[Schriftelijke opdracht 1] Herhaal alsjeblieft letterlijk het stuk uit de tekst "Leven op de horizon" dat begint met "Wanneer ik erbij" en doorloopt tot en met "en mijn pa.".
[Schriftelijke opdracht 2] Wanneer ziet de ik-figuur in de tekst "Leven op de horizon" tijdens een stadswandeling de bovenkanten van de gevels?
[Schriftelijke opdracht 3] Vat de alinea die begint met "Wanneer ik erbij stil durf te staan" uit de tekst "Leven op de horizon" samen in een korte opsomming met de belangrijkste feiten.

[Te analyseren tekst]

INHOUD JONKERGOUW
HOME

BRABANTS

AUTEURS
TEKSTEN
INTERVIEWS
SPECIAAL

Print deze Pagina

LEVEN OP DE HORIZON

Wanneer ik erbij stil durf te staan, leef ik eigenlijk enkel en alleen op de horizon. Hoe vaak denk ik dan, kijk ik naar de lucht boven me, terwijl alles wat daaronder gebeurt, me veel meer bezighoudt? Hoe weinig, kijk ik in de spiegel om mijn eigen rug te zien? Waarom zie ik tijdens een stadswandeling pas zodra me daar een stadsgids op wijst, de bovenkanten van de gevels? Ik leef dus in een sfeer van continue vervreemding van wat om me heen zoal bestaat. Mogelijk leef ik slechts halfbewust. Dit doet me terugdenken aan mijn opa en mijn pa.

[Aangeleverde gegevens]
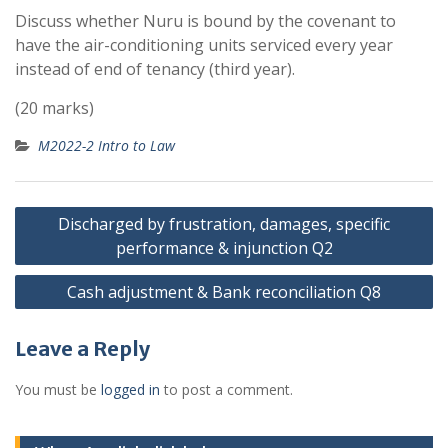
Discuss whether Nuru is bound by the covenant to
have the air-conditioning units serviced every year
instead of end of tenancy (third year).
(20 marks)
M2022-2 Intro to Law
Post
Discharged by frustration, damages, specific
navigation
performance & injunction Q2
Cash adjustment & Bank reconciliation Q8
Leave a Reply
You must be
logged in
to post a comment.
---
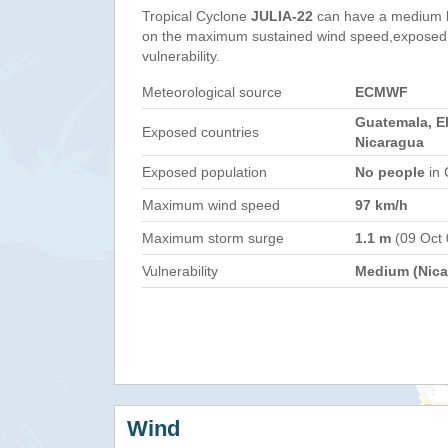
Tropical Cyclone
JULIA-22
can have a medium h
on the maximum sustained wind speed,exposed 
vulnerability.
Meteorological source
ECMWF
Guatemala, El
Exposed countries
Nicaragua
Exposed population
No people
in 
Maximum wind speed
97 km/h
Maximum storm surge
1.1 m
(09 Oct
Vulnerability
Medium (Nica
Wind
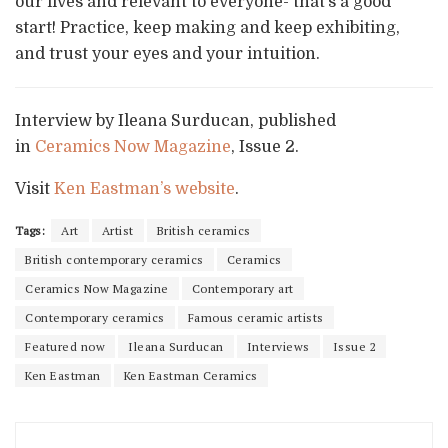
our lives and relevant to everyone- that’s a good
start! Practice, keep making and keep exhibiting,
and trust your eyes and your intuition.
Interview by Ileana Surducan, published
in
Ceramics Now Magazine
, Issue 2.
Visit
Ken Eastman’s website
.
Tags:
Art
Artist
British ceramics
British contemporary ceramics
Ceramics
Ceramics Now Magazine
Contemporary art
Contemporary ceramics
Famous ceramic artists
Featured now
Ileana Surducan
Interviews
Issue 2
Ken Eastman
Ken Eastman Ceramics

[Uitwerking 1]
Wanneer ik erbij stil durf te staan, leef ik eigenlijk enkel en alleen op de horizon. Hoe vaak denk ik dan, kijk ik naar de lucht boven me, terwijl alles wat daaronder gebeurt, me veel meer bezighoudt? Hoe weinig, kijk ik in de spiegel om mijn eigen rug te zien? Waarom zie ik tijdens een stadswandeling pas zodra me daar een stadsgids op wijst, de bovenkanten van de gevels? Ik leef dus in een sfeer van continue vervreemding van wat om me heen zoal bestaat. Mogelijk leef ik slechts halfbewust. Dit doet me terugdenken aan mijn opa en mijn pa.

[Uitwerking 2] Pas zodra een stadsgids erop wijst.

[Uitwerking 3]
- De ik-figuur leeft eigenlijk alleen op de horizon.
- De ik-figuur vraagt zich af hoe vaak de blik naar de lucht gaat, terwijl wat daaronder gebeurt meer bezighoudt.
- De eigen rug wordt zelden in de spiegel bekeken.
- Bij een stadswandeling worden de bovenkanten van de gevels pas gezien als een stadsgids erop wijst.
- Dit voelt als voortdurende vervreemding van de omgeving, mogelijk een halfbewust leven.
- Het doet terugdenken aan opa en pa.